What you should do. Take the line that contains "right knee: (122, 289, -24)" as the first line and the final line of the records as the last; return exactly those lines and the lines between.

Supplied records.
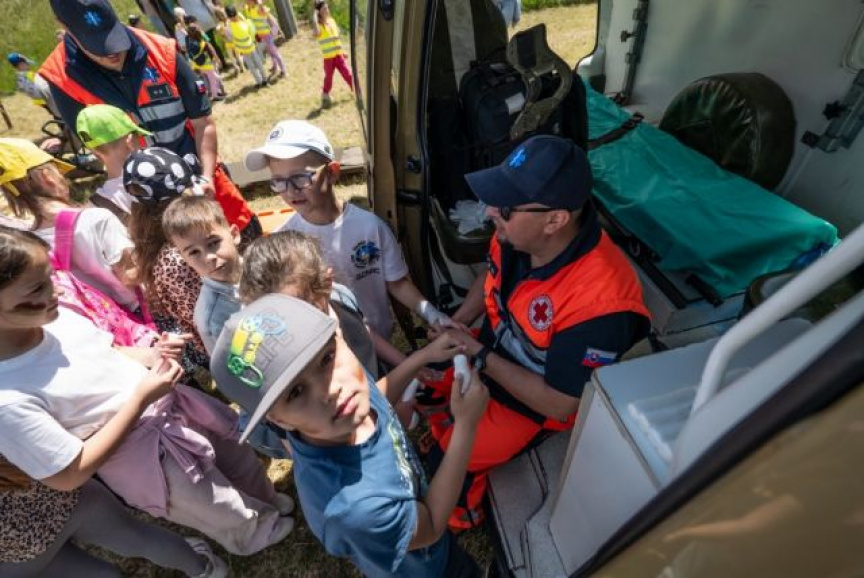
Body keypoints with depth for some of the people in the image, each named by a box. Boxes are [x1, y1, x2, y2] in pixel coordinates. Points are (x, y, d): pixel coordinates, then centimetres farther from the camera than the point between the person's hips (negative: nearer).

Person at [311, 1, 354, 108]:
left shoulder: (331, 20, 10)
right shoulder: (319, 24, -10)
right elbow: (316, 33, -34)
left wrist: (342, 50, 21)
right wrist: (314, 15, -25)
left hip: (339, 54, 5)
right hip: (328, 57, -5)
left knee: (347, 73, 5)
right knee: (328, 77, 2)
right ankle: (325, 96, 17)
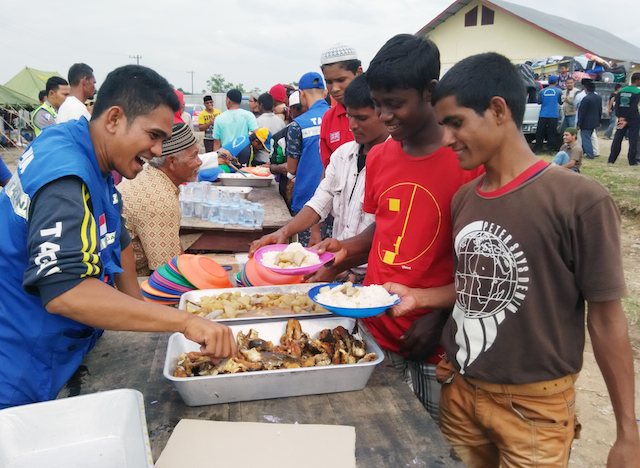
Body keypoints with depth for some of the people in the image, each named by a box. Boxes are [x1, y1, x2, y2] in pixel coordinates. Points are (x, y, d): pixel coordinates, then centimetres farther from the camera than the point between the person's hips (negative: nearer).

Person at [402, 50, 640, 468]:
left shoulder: (580, 200, -17)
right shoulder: (462, 199, 1)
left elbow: (606, 318, -12)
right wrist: (418, 296, -3)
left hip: (534, 406, -5)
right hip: (459, 391, 5)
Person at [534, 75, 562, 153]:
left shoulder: (542, 91, 2)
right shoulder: (558, 91, 0)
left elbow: (539, 102, 6)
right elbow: (560, 102, 7)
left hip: (543, 115, 1)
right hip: (553, 115, -1)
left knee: (540, 132, 5)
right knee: (552, 132, 2)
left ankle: (538, 148, 6)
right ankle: (551, 148, 3)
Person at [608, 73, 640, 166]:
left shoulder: (621, 91, 6)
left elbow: (617, 105, 0)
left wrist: (620, 117, -4)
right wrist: (626, 120, -14)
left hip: (622, 118, 5)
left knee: (617, 139, 8)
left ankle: (611, 159, 7)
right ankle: (632, 161, 3)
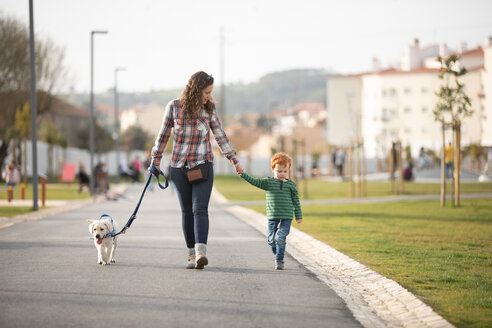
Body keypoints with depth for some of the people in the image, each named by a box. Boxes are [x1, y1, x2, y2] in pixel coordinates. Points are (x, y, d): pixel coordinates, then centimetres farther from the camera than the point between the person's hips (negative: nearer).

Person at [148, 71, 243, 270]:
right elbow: (164, 134, 7)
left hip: (203, 166, 0)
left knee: (200, 208, -15)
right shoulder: (174, 107, -4)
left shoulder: (209, 109, 0)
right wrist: (155, 160, 12)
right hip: (179, 167, 1)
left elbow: (220, 136, 9)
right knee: (187, 211, 5)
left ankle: (201, 253, -27)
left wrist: (235, 161, 11)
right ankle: (192, 255, 11)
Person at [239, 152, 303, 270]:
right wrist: (243, 174, -19)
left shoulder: (291, 184, 5)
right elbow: (254, 181, -6)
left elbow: (296, 201, 11)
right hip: (272, 216, 2)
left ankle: (279, 260, -3)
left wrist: (298, 216, 12)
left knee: (280, 238, -12)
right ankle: (277, 255, 31)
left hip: (286, 217, -2)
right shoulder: (268, 182, 4)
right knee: (271, 240, 6)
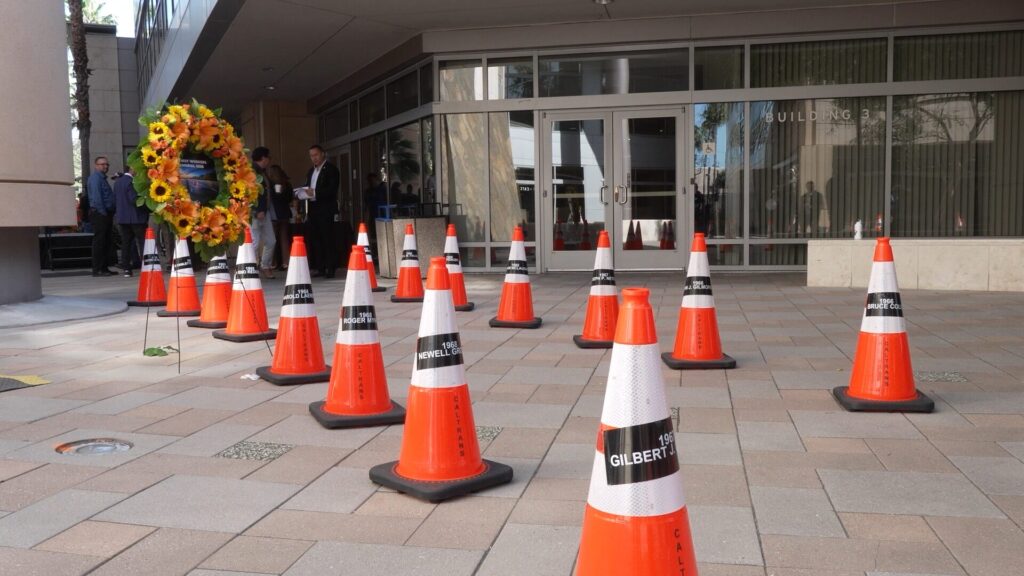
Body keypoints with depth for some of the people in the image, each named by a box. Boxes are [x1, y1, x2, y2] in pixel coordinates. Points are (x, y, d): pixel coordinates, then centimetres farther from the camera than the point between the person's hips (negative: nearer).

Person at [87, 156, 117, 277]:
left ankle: (103, 268, 17)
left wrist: (110, 214, 14)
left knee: (106, 242, 12)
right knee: (99, 241, -8)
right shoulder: (95, 177, -9)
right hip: (99, 213, -10)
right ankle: (97, 269, -7)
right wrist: (103, 212, -19)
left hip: (105, 214, 10)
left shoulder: (101, 177, 21)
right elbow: (96, 196, -18)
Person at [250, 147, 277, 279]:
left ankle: (265, 267, 27)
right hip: (255, 212, -9)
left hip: (265, 212, 9)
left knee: (271, 241, 13)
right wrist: (257, 211, -22)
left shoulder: (263, 172, 17)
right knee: (255, 242, -8)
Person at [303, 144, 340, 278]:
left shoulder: (331, 169, -2)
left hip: (326, 210, -7)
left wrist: (315, 193, -20)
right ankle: (320, 268, 10)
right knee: (314, 240, 5)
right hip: (313, 209, 7)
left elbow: (332, 190, -13)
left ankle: (330, 269, -3)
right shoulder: (311, 171, 21)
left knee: (328, 239, -6)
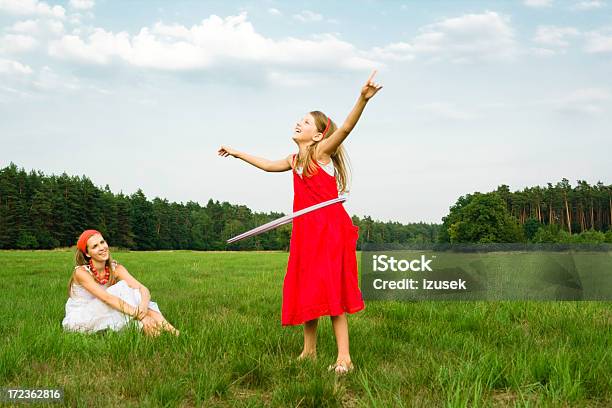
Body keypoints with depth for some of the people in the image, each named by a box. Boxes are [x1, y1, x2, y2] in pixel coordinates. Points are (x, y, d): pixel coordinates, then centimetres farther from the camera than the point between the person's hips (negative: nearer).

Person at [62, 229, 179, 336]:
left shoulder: (116, 269, -5)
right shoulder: (81, 272, -19)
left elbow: (143, 289, -19)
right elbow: (107, 298, -33)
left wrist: (143, 308, -43)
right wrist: (140, 316, -44)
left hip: (101, 320, 5)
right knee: (122, 289, -24)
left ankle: (164, 326, -31)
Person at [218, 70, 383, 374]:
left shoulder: (322, 151, -5)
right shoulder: (294, 160, 17)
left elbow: (345, 128, -22)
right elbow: (269, 165, 37)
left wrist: (363, 99, -39)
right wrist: (237, 153, 46)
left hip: (330, 229, -8)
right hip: (305, 232, 8)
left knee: (329, 289, -12)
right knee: (305, 290, 11)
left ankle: (344, 357, -9)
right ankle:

Written reply.
right knee: (122, 289, -24)
left ankle: (164, 326, -31)
Person at [218, 70, 383, 374]:
left shoulder: (322, 151, -5)
right shoulder: (294, 160, 17)
left elbow: (345, 128, -22)
right elbow: (269, 165, 37)
left wrist: (363, 99, -39)
right wrist: (237, 153, 46)
left hip: (330, 229, -8)
right hip: (305, 232, 8)
left knee: (329, 289, -12)
right knee: (305, 290, 11)
left ankle: (344, 357, -9)
right ankle:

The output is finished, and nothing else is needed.